Job prospects Medical Doctor in Prince Edward Island

Job opportunities for General practitioners and family physicians (NOC 3112) are good in Prince Edward Island over the next 3 years. These job prospects are also applicable to people working as a medical doctor.

Note that these employment prospects were published in December 2019 based on information available at that time. You can read our new special report to learn about the impact of COVID-19 on some occupations in your province or territory. You can also visit the Canadian Online Job Posting Dashboard to find the latest data on the demand and work requirements for this occupation.

Job opportunities in Prince Edward Island

medical doctor
Prospects over the next 3 years
Good

The employment outlook will be good for General practitioners and family physicians (NOC 3112) in Prince Edward Island for the 2019-2021 period.

The following factors contributed to this outlook:

  • Employment growth will lead to a moderate number of new positions.
  • A moderate number of positions will become available due to retirements.

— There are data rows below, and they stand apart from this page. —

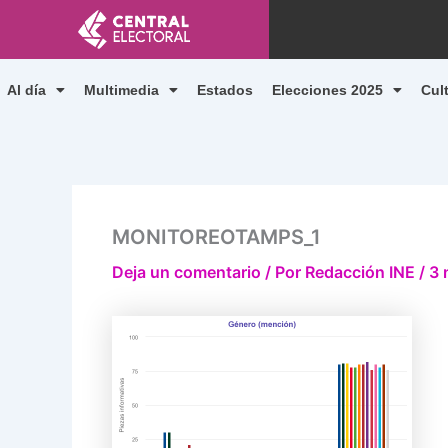
Ir
al
contenido
Al día
Multimedia
Estados
Elecciones 2025
Cul
MONITOREOTAMPS_1
Deja un comentario
/ Por
Redacción INE
/
3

The growing and aging population is expected to increase the demand for general practitioners and family physicians in the upcoming years. However, the high entrance requirements and limited post-graduate training positions in medical schools restrict supply. The absence of general practitioners and family physicians tends to be more acute in rural communities since these professionals often migrate to regions with medical institutions and health care centres. Working in a group practice is becoming more prevalent. However, as the health care sector expands, developments in technology, testing methods and procedures have allowed physicians to see a greater number of patients than before.

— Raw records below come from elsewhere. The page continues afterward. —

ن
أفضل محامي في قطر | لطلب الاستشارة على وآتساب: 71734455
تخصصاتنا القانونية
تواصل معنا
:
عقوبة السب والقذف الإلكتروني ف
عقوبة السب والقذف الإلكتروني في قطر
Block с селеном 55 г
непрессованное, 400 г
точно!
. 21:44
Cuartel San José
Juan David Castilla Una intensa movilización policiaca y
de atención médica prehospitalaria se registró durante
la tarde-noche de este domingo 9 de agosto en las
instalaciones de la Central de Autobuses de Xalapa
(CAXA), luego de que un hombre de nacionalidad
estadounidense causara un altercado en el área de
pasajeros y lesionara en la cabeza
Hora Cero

Here are some key facts about General practitioners and family physicians in the Prince Edward Island region:

  • Approximately 200 people work in this occupation.
  • General practitioners and family physicians mainly work in the following sectors:
    • Ambulatory health care services (NAICS 621): 70%
    • Federal government public administration (NAICS 911): 18%
    • Provincial and territorial public administration (NAICS 912): 10%
  • The distribution of full-time and part-time workers in this occupation is:
    • Full-time workers: more than 95% compared to 83% for all occupations
    • Part-time workers: less than 5% compared to 17% for all occupations
  • 57% of general practitioners and family physicians work all year, while 43% work only part of the year, compared to 58% and 42% respectively among all occupations. Those who worked only part of the year did so for an average of 45 weeks compared to 27 weeks for all occupations.
  • 44% of general practitioners and family physicians are self-employed compared to an average of 11% for all occupations.
  • You can also look at this data on a map. Go to LMI Explore

    Job prospects elsewhere in Canada

    We expect that there will be a labour SHORTAGE for General practitioners and family physicians (NOC 3112) in Canada over the next 10 years.